Il y avait déjà assez
de malades pour remplir la petite chapelle et
former le noyau d'une oeuvre très
intéressante. Rien n'était plus
encourageant que le spectacle de ce que le Dr
Parker avait pu effectuer en trois ans, à
force de courage et de persévérance,
et sans le secours de la société
missionnaire à laquelle il se
rattachait.
Quelle différence entre cette
réalisation et les projets qu'il formait
autrefois à Shanghaï avec Hudson
Taylor! Comme le Dr Parker devait se sentir
reconnaissant maintenant de ne pas y être
resté! Et, lorsque Hudson Taylor songeait
aux chrétiens de la ville et à celle
qui lui avait été donnée, puis
conservée en réponse à ses
prières, combien son coeur débordait
de gratitude et de louanges! Tout ce qu'ils avaient
espéré ou rêvé
s'était accompli et au delà ; leurs
plans s'étaient réalisés, mais
enrichis de bénédictions qu'ils
n'auraient jamais imaginées.
« Remets ta voie au Seigneur ;
confie-toi en lui... Prends ton plaisir dans le
Seigneur et il t'accordera les désirs de ton
coeur. »
Hier (28 février) nous avons
eu une heureuse journée, écrivait
Hudson Taylor, car notre domestique, qui est chez
nous depuis notre mariage, a été
baptisé et admis dans l'Église, de
même que la femme qui travaille pour Mme
Jones. Nous avons maintenant huit chrétiens
indigènes en communion avec nous, dont le
second (M Tsiu) a été baptisé
il y a eu hier une année.

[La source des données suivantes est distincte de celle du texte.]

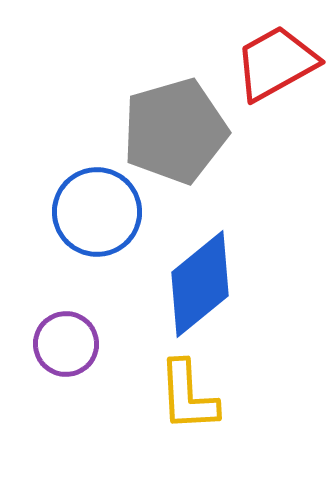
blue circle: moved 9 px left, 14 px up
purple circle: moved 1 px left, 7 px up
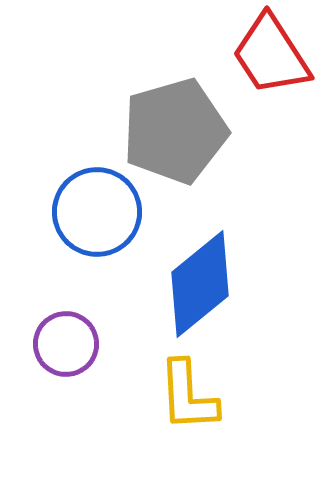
red trapezoid: moved 5 px left, 8 px up; rotated 94 degrees counterclockwise
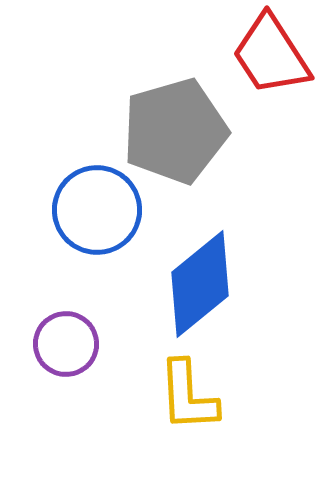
blue circle: moved 2 px up
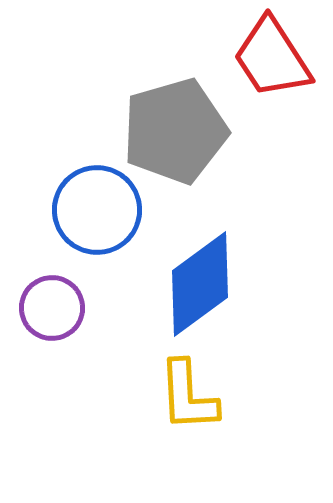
red trapezoid: moved 1 px right, 3 px down
blue diamond: rotated 3 degrees clockwise
purple circle: moved 14 px left, 36 px up
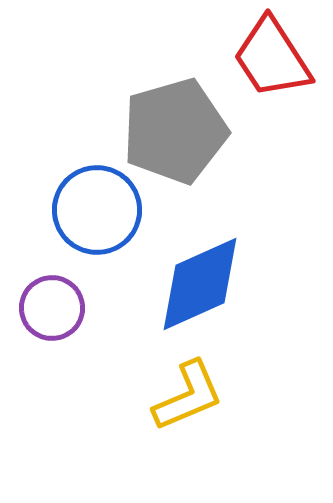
blue diamond: rotated 12 degrees clockwise
yellow L-shape: rotated 110 degrees counterclockwise
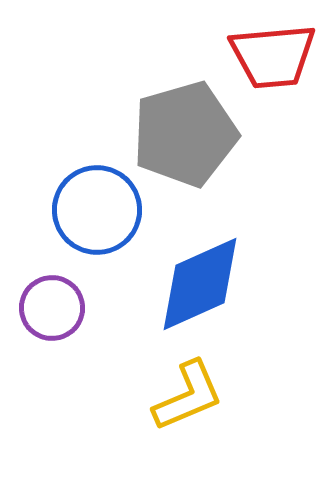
red trapezoid: moved 1 px right, 2 px up; rotated 62 degrees counterclockwise
gray pentagon: moved 10 px right, 3 px down
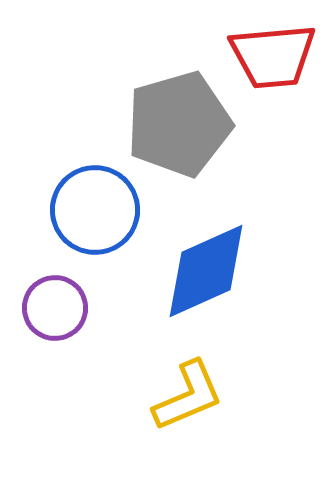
gray pentagon: moved 6 px left, 10 px up
blue circle: moved 2 px left
blue diamond: moved 6 px right, 13 px up
purple circle: moved 3 px right
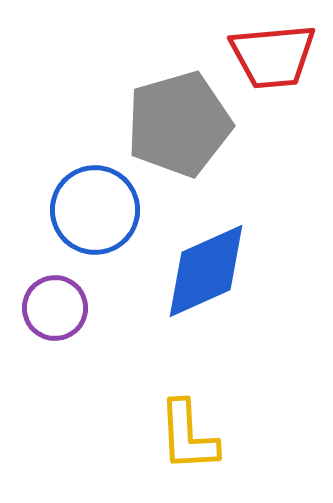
yellow L-shape: moved 40 px down; rotated 110 degrees clockwise
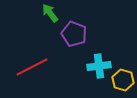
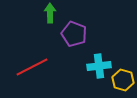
green arrow: rotated 36 degrees clockwise
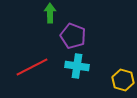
purple pentagon: moved 1 px left, 2 px down
cyan cross: moved 22 px left; rotated 15 degrees clockwise
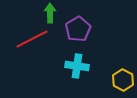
purple pentagon: moved 5 px right, 7 px up; rotated 20 degrees clockwise
red line: moved 28 px up
yellow hexagon: rotated 10 degrees clockwise
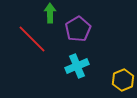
red line: rotated 72 degrees clockwise
cyan cross: rotated 30 degrees counterclockwise
yellow hexagon: rotated 10 degrees clockwise
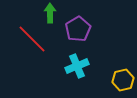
yellow hexagon: rotated 10 degrees clockwise
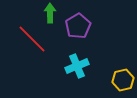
purple pentagon: moved 3 px up
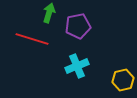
green arrow: moved 1 px left; rotated 18 degrees clockwise
purple pentagon: rotated 20 degrees clockwise
red line: rotated 28 degrees counterclockwise
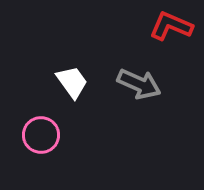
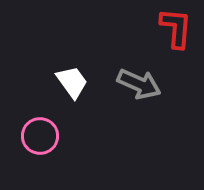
red L-shape: moved 5 px right, 2 px down; rotated 72 degrees clockwise
pink circle: moved 1 px left, 1 px down
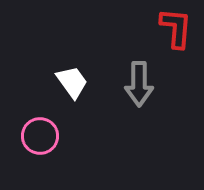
gray arrow: rotated 66 degrees clockwise
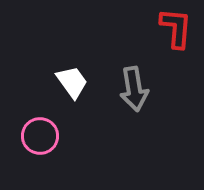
gray arrow: moved 5 px left, 5 px down; rotated 9 degrees counterclockwise
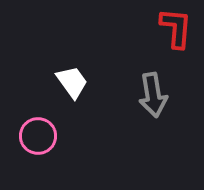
gray arrow: moved 19 px right, 6 px down
pink circle: moved 2 px left
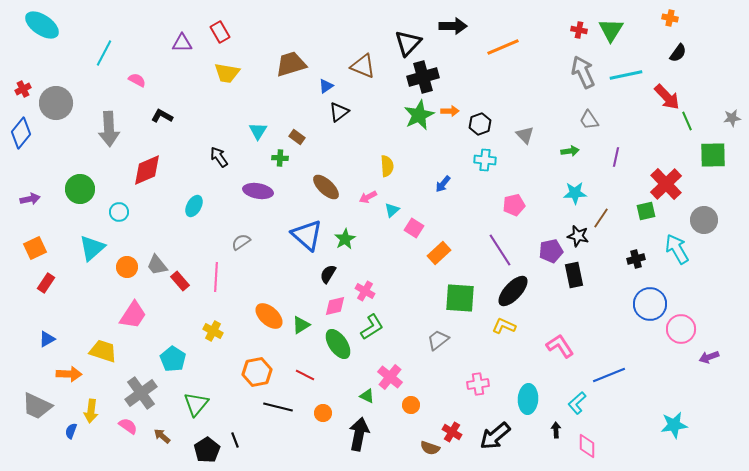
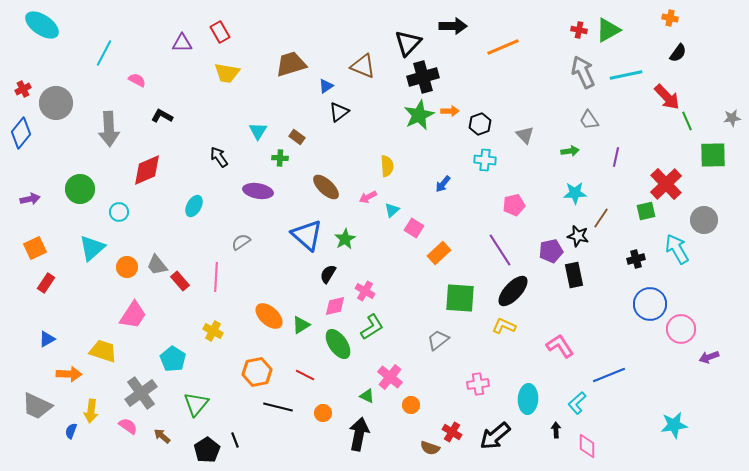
green triangle at (611, 30): moved 3 px left; rotated 28 degrees clockwise
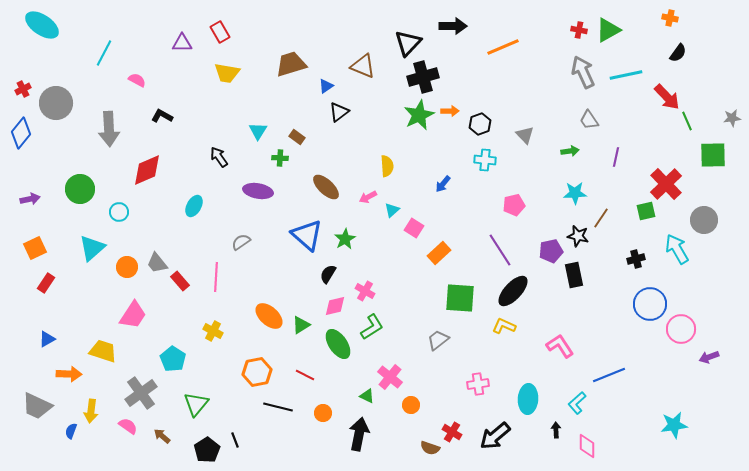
gray trapezoid at (157, 265): moved 2 px up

Vraiment, nous
pouvons dire avec reconnaissance « c'est Dieu
qui l'a fait » !
Au printemps, la famille Parker et
M. et Mme Taylor prirent quelques jours de vacances
dans les montagnes de l'Ouest, toutes fleuries
d'azalées, d'aubépines, de lilas, de
glycines et de violettes. Repos bien
nécessaire avant les fatigues d'un
été exceptionnellement chaud et
difficile. Le séjour à Ningpo fut
même dangereux, cette année-là,
vu la recrudescence de la haine à
l'égard des étrangers. Le motif en
était le scandale du trafic des coolies,
semblable au commerce des esclaves en Afrique.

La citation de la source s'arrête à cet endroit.